To pass information to the VoiceXML document server, use the Request Parameters tab.

Figure 12-3 shows the Request Parameters tab of the Voice Browser customizer window.


Figure 12-3   Voice Browser Customizer Window—Request Parameters Tab


Use the Return Parameters tab to receive return values from the application.

Figure 12-4 shows the configured Return Parameters tab of the Voice Browser customizer window.


Figure 12-4   Voice Browser Customizer Window—Configured Return Parameters Tab


For example, the script in Example 12-5 returns the credit card number collected.

In order to pass this information to the script variable, add the mapping of the VoiceXML "creditNumber" to the "creditNumber" variable in the Return Parameters tab.

Placing Outbound Calls

You can also use VoiceXML to make outbound calls. The sample script outboundvoicebrowser.aef is provided with Cisco CRA for your convenience in building outbound VoiceXML applications.

Unlike inbound IVR applications, an outbound application first places a call and then executes the VoiceXML dialog. You can invoke the call by making an HTTP request to the CRA Engine, defining the destination phone number and VoiceXML URI as parameters.

Developing International Applications

Cisco CRA Voice Browser can generate TTS prompts and recognize speech in selected languages. In addition, Voice Browser localizes built-in grammars such as date and time. The script automatically activates the grammar for specific languages based on the language context of the call.

For a list of built-in grammar support, see Built-in Type Implementation of "VoiceXML Implementation for Cisco Voice Browser."

You can use select a language for an application in one of several ways:

  • Configure the language of the application in the CRA Administration web interface. This method is the most convenient for applications that use a single language. (For more information on language configuration, refer to the Cisco Customer Response Applications Administrator Guide.)
  • Use the Set Contact Info in the CRA script before invoking the Voice Browser step, in order to make language information available to the script.
  • Use the xml:lang attribute on the <vxml>, <grammar>, or <prompt> element. With this method, scripts can use multiple languages.
    • To specify the language for a VoiceXML document, use the xml:lang attribute in the <vxml> element.
    • To specify the language for individual prompt or grammar, set the xml:lang attribute in the <prompt> or <grammar> element.

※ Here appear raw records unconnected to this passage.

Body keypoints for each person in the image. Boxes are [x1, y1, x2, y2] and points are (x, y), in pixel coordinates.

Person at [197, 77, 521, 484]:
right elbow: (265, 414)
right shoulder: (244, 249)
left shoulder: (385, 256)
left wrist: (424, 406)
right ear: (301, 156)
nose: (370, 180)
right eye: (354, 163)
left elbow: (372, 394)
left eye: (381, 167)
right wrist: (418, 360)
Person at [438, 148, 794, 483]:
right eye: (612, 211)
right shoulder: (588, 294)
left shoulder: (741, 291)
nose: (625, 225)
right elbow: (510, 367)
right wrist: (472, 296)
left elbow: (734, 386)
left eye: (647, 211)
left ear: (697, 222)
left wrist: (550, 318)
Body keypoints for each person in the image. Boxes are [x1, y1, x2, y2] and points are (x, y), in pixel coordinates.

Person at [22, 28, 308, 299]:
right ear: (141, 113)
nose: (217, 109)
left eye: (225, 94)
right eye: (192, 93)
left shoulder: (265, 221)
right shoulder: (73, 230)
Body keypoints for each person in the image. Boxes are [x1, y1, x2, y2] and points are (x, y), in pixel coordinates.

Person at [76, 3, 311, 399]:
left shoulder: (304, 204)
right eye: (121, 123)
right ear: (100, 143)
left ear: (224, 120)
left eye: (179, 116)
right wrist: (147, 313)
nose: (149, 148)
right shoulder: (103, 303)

The examples below illustrate the use of the xml:lang attribute.

Example 12-7 is a main menu that requests users to select the language, prompting users in both English and Spanish. The xml:lang attributes in the <prompt> elements specify the language to use for each prompt.

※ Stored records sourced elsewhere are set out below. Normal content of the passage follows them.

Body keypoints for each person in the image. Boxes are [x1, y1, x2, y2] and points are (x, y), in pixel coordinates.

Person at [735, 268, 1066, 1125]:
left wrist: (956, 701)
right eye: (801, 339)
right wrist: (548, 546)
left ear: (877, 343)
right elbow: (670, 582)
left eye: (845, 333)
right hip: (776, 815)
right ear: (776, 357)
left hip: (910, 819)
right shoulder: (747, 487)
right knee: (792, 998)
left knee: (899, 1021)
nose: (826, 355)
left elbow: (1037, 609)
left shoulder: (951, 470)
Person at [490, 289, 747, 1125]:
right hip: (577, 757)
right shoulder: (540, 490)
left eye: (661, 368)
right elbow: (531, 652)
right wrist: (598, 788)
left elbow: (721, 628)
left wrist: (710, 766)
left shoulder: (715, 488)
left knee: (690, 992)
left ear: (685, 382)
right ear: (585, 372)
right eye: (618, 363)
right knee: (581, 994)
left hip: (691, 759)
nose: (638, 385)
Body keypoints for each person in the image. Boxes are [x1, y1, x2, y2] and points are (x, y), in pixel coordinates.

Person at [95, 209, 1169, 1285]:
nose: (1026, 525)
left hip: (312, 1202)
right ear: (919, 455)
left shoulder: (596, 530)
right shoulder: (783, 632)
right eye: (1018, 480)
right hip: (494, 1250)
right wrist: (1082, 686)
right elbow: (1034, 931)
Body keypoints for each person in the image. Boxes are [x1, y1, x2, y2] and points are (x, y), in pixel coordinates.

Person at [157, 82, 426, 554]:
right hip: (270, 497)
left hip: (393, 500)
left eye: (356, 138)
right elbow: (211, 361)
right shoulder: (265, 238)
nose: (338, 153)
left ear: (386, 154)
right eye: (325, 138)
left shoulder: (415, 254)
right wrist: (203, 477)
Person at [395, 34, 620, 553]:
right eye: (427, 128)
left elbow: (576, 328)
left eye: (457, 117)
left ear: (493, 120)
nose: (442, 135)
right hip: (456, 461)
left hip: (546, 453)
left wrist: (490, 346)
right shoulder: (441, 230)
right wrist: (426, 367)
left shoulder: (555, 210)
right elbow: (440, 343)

Example 12-7   mainmenu.vxml
<?xml version="1.0" encoding="ISO-8859-1"?>
<vxml version="1.0">
<form>
<field name="language">
<!-- read in English -->
<prompt xml:lang="en">
For English, press 1.
</prompt>
<!-- read in Spanish -->
<prompt xml:lang="es-MX">
Para Español, oprima 2.
</prompt>
<grammar>[dtmf-1 dtmf-2]</grammar>
<filled>
<if cond="language=='1'">
<goto next="info_en.vxml"/>
<elseif cond="language=='2'"/>
<goto next="info_es.vxml"/>
</if>
</filled>
</field>
</form>
</vxml>

If the user selects Spanish, the script executes the document info_es.vxml, as shown in Example 12-8. The xml:lang attribute of the <vxml> element specifies the Spanish language for the entire document.


Example 12-8   info_es.vxml
<?xml version="1.0" encoding="ISO-8859-1"?>
<vxml version="1.0" xml:lang="es-MX">
<form>
<field name="q">
<prompt>
¿Desea escuchar las noticias o el tiempo?
</prompt>
<grammar>
[(?las noticias) (?el tiempo)]
</grammar>
<filled>
<submit next="getInfo.jsp"/>
</filled>
</field>
</form>
</vxml>

Note   When you create non-English XML files, you must accurately set the character encoding. XML uses Unicode (UTF-8) by default, but you can use other encoding methods. For example, many Western European language text editors use ISO-8859-1 (latin-1) encoding by default. In this case, you must set the encoding attribute of the XML declaration correctly, as shown in the example above.

Although you may specify xml:lang in <grammar>, note that CRA does not support recognition of multiple languages at the same time. If the <grammar> elements specify conflicting languages, the last one specified will take precedence.